The first time we met Tom Selleck’s New York City Police Commissioner, Francis Xavier Reagan, he was putting on his uniform in the opening episode of Blue Bloods. Once dressed, the bars and shield shining on his jacket, Frank presented an image of strength and success. But then he paused, his stoic gaze warming as it moved from his own professional reflection in the mirror to a series of family photos on his dresser. There he was, smiling and casual in khakis, surrounded by relatives of all ages. The scene immediately let us know this patriarch blends on-the-job power with family care, while grappling with the responsibilities of both.
At One Police Plaza, Frank runs one of the largest police departments in the world (over 35,000 strong!). At home, in Bay Ridge, Brooklyn, where he lives with his father Henry (Len Cariou), a former police commissioner, he’s the head of an extended family of law enforcement professionals, including sons Danny (Donnie Wahlberg) and Jamie (Will Estes), who are cops, and daughter Erin (Bridget Moynahan), a lawyer in the DA’s office.

• **RECORDS**
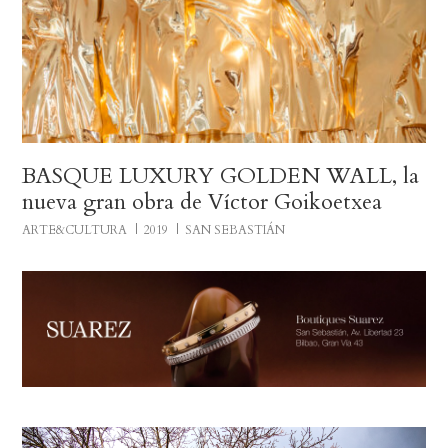
BASQUE LUXURY GOLDEN WALL, la
nueva gran obra de Víctor Goikoetxea
ARTE&CULTURA
2019
SAN SEBASTIÁN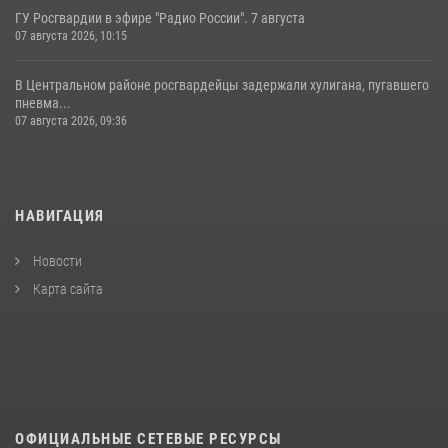
ГУ Росгвардии в эфире "Радио России". 7 августа
07 августа 2026, 10:15
В Центральном районе росгвардейцы задержали хулигана, пугавшего
пневма...
07 августа 2026, 09:36
НАВИГАЦИЯ
Новости
Карта сайта
ОФИЦИАЛЬНЫЕ СЕТЕВЫЕ РЕСУРСЫ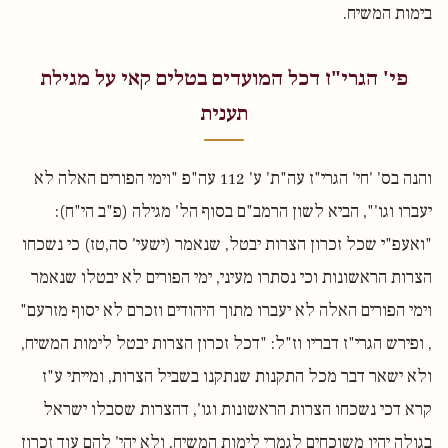
בימות המשיח.
פי' הגרי"ז דכל המועדים בטלים קאי על מגילת
תענית
והנה בס' 'חי' הגרי"ז עה"ת' ע' 112 עה"פ "וימי הפורים האלה לא
יעברו וגו'", הביא לשון הרמב"ם בסוף הל' מגילה (פ"ב הי"ח):
"ואעפ"י שכל זכרון הצרות יבטל, שנאמר (ישעי' סה,טז) כי נשכחו
הצרות הראשונות וכי נסתרו מעיני, ימי הפורים לא יבטלו שנאמר
וימי הפורים האלה לא יעברו מתוך היהודים וזכרם לא יסוף מזרעם"
, ופירש הגרי"ז דבריו וז"ל: "דכל זכרון הצרות יבטל לימות המשיח,
ולא ישאר דבר מכל התקנות שנתקנו בשביל הצרות, ומייתי ע"ז
קרא דכי נשכחו הצרות הראשונות וגו', דהצרות שסבלו ישראל
בגולה יהיו משוכחים לגמרי לימות המשיח, ולא יהי' להם עוד זכרון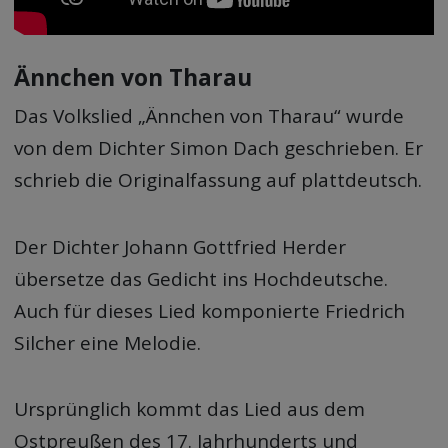
Ännchen von Tharau
Das Volkslied „Ännchen von Tharau“ wurde
von dem Dichter Simon Dach geschrieben. Er
schrieb die Originalfassung auf plattdeutsch.
Der Dichter Johann Gottfried Herder
übersetze das Gedicht ins Hochdeutsche.
Auch für dieses Lied komponierte Friedrich
Silcher eine Melodie.
Ursprünglich kommt das Lied aus dem
Ostpreußen des 17. Jahrhunderts und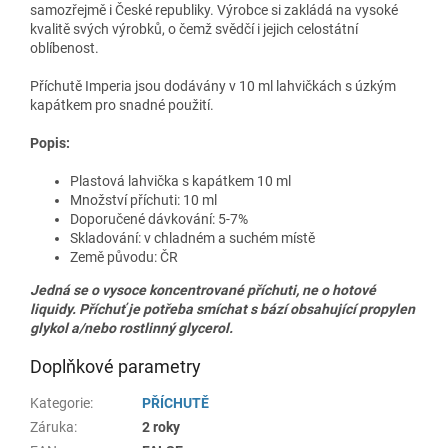
samozřejmě i České republiky. Výrobce si zakládá na vysoké
kvalitě svých výrobků, o čemž svědčí i jejich celostátní
oblíbenost.
Příchutě Imperia jsou dodávány v 10 ml lahvičkách s úzkým
kapátkem pro snadné použití.
Popis:
Plastová lahvička s kapátkem 10 ml
Množství příchuti: 10 ml
Doporučené dávkování: 5-7%
Skladování: v chladném a suchém místě
Země původu: ČR
Jedná se o vysoce koncentrované příchuti, ne o hotové
liquidy. Příchuť je potřeba smíchat s bází obsahující propylen
glykol a/nebo rostlinný glycerol.
Doplňkové parametry
Kategorie
:
PŘÍCHUTĚ
Záruka
:
2 roky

• **EXERCISES**
[A] Copy everything in the Frank Reagan passage from "At One Police" down to "the DA’s office.".
[B] Write what comes next in the Frank Reagan passage, picking up after its last sentence.
The lines stand apart from the Frank Reagan passage.

• **ANSWERS FOR EACH ITEM**
[A]
At One Police Plaza, Frank runs one of the largest police departments in the world (over 35,000 strong!). At home, in Bay Ridge, Brooklyn, where he lives with his father Henry (Len Cariou), a former police commissioner, he’s the head of an extended family of law enforcement professionals, including sons Danny (Donnie Wahlberg) and Jamie (Will Estes), who are cops, and daughter Erin (Bridget Moynahan), a lawyer in the DA’s office.

[B]
The character’s complexity and humanity, as well as the way he handles the weight of fatherhood, are big reasons Selleck was attracted to the CBS drama. “It was clear there are just very few positive models of a patriarch [on television],” the actor told TV Guide Magazine as he finished shooting Season 14 earlier this year. “Frank is very flawed, but he’s a strong patriarch and most shows aren’t written that way now. There’s nothing wrong with seeing a positive patriarch on television. I think that’s important.”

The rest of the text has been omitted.